Page images and extracted text ->
┏━━

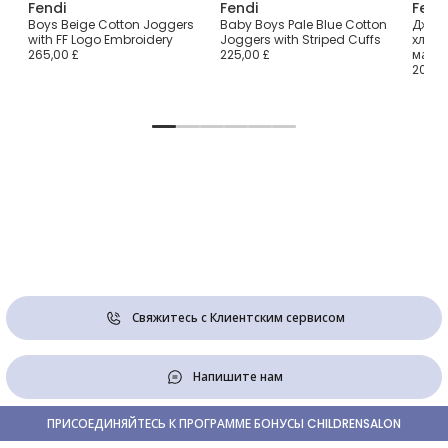
Fendi
Fendi
Fend
кие
Boys Beige Cotton Joggers
Baby Boys Pale Blue Cotton
Джогг
with FF Logo Embroidery
Joggers with Striped Cuffs
хлопк
265,00 £
225,00 £
маль
200,0
Свяжитесь с Клиентским сервисом
Напишите нам
ПРИСОЕДИНЯЙТЕСЬ К ПРОГРАММЕ БОНУСЫ CHILDRENSALON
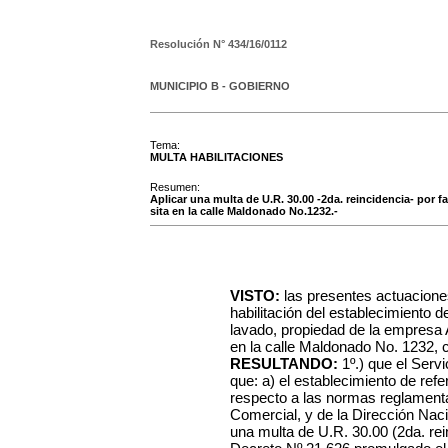
Resolución N°
434/16/0112
MUNICIPIO B - GOBIERNO
Tema:
MULTA HABILITACIONES
Resumen:
Aplicar una multa de U.R. 30.00 -2da. reincidencia- por 
sita en la calle Maldonado No.1232.-
VISTO:
las presentes actuacione
habilitación del establecimiento 
lavado, propiedad de la empres
en la calle Maldonado No. 1232, c
RESULTANDO:
1º.) que el Serv
que: a) el establecimiento de ref
respecto a las normas reglamenta
Comercial, y de la Dirección Nac
una multa de U.R. 30.00 (2da. rei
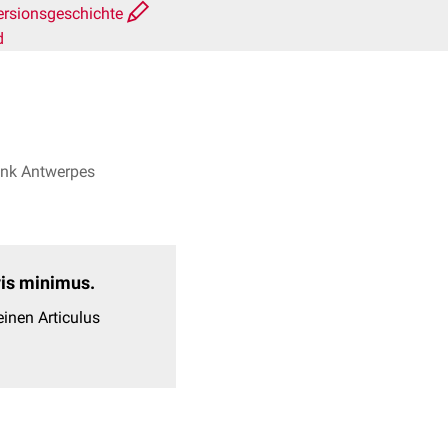
ersionsgeschichte
d
ank Antwerpes
evis minimus.
inen Articulus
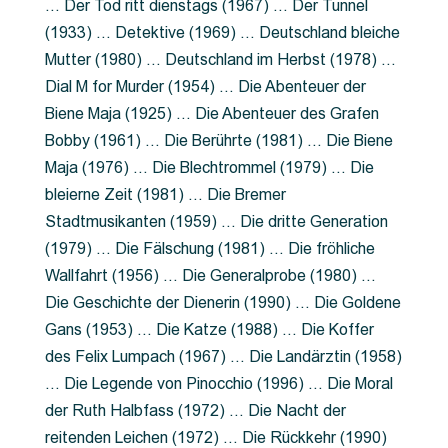
… Der Tod ritt dienstags (1967) … Der Tunnel
(1933) … Detektive (1969) … Deutschland bleiche
Mutter (1980) … Deutschland im Herbst (1978) …
Dial M for Murder (1954) … Die Abenteuer der
Biene Maja (1925) … Die Abenteuer des Grafen
Bobby (1961) … Die Berührte (1981) … Die Biene
Maja (1976) … Die Blechtrommel (1979) … Die
bleierne Zeit (1981) … Die Bremer
Stadtmusikanten (1959) … Die dritte Generation
(1979) … Die Fälschung (1981) … Die fröhliche
Wallfahrt (1956) … Die Generalprobe (1980) …
Die Geschichte der Dienerin (1990) … Die Goldene
Gans (1953) … Die Katze (1988) … Die Koffer
des Felix Lumpach (1967) … Die Landärztin (1958)
… Die Legende von Pinocchio (1996) … Die Moral
der Ruth Halbfass (1972) … Die Nacht der
reitenden Leichen (1972) … Die Rückkehr (1990)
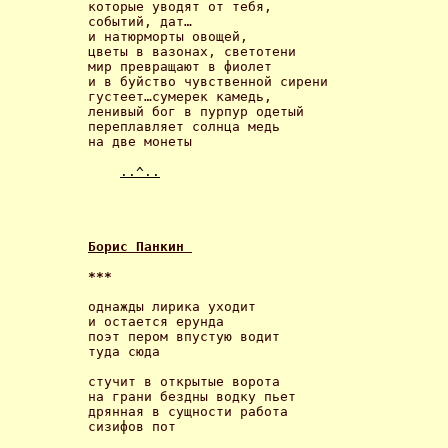
которые уводят от тебя,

┗━━

Please return every line of text from the records above, character for character and in the same order, leaving out the pictures.

WRITTEN RESPONSE ->
Fendi
Fendi
Fend
кие
Boys Beige Cotton Joggers
Baby Boys Pale Blue Cotton
Джогг
with FF Logo Embroidery
Joggers with Striped Cuffs
хлопк
265,00 £
225,00 £
маль
200,0
Свяжитесь с Клиентским сервисом
Напишите нам
ПРИСОЕДИНЯЙТЕСЬ К ПРОГРАММЕ БОНУСЫ CHILDRENSALON
Resolución N°
434/16/0112
MUNICIPIO B - GOBIERNO
Tema:
MULTA HABILITACIONES
Resumen:
Aplicar una multa de U.R. 30.00 -2da. reincidencia- por 
sita en la calle Maldonado No.1232.-
VISTO:
las presentes actuacione
habilitación del establecimiento 
lavado, propiedad de la empres
en la calle Maldonado No. 1232, c
RESULTANDO:
1º.) que el Serv
que: a) el establecimiento de ref
respecto a las normas reglamenta
Comercial, y de la Dirección Nac
una multa de U.R. 30.00 (2da. rei
ersionsgeschichte
d
ank Antwerpes
evis minimus.
inen Articulus
… Der Tod ritt dienstags (1967) … Der Tunnel
(1933) … Detektive (1969) … Deutschland bleiche
Mutter (1980) … Deutschland im Herbst (1978) …
Dial M for Murder (1954) … Die Abenteuer der
Biene Maja (1925) … Die Abenteuer des Grafen
Bobby (1961) … Die Berührte (1981) … Die Biene
Maja (1976) … Die Blechtrommel (1979) … Die
bleierne Zeit (1981) … Die Bremer
Stadtmusikanten (1959) … Die dritte Generation
(1979) … Die Fälschung (1981) … Die fröhliche
Wallfahrt (1956) … Die Generalprobe (1980) …
Die Geschichte der Dienerin (1990) … Die Goldene
Gans (1953) … Die Katze (1988) … Die Koffer
des Felix Lumpach (1967) … Die Landärztin (1958)
… Die Legende von Pinocchio (1996) … Die Moral
der Ruth Halbfass (1972) … Die Nacht der
reitenden Leichen (1972) … Die Rückkehr (1990)
которые уводят от тебя,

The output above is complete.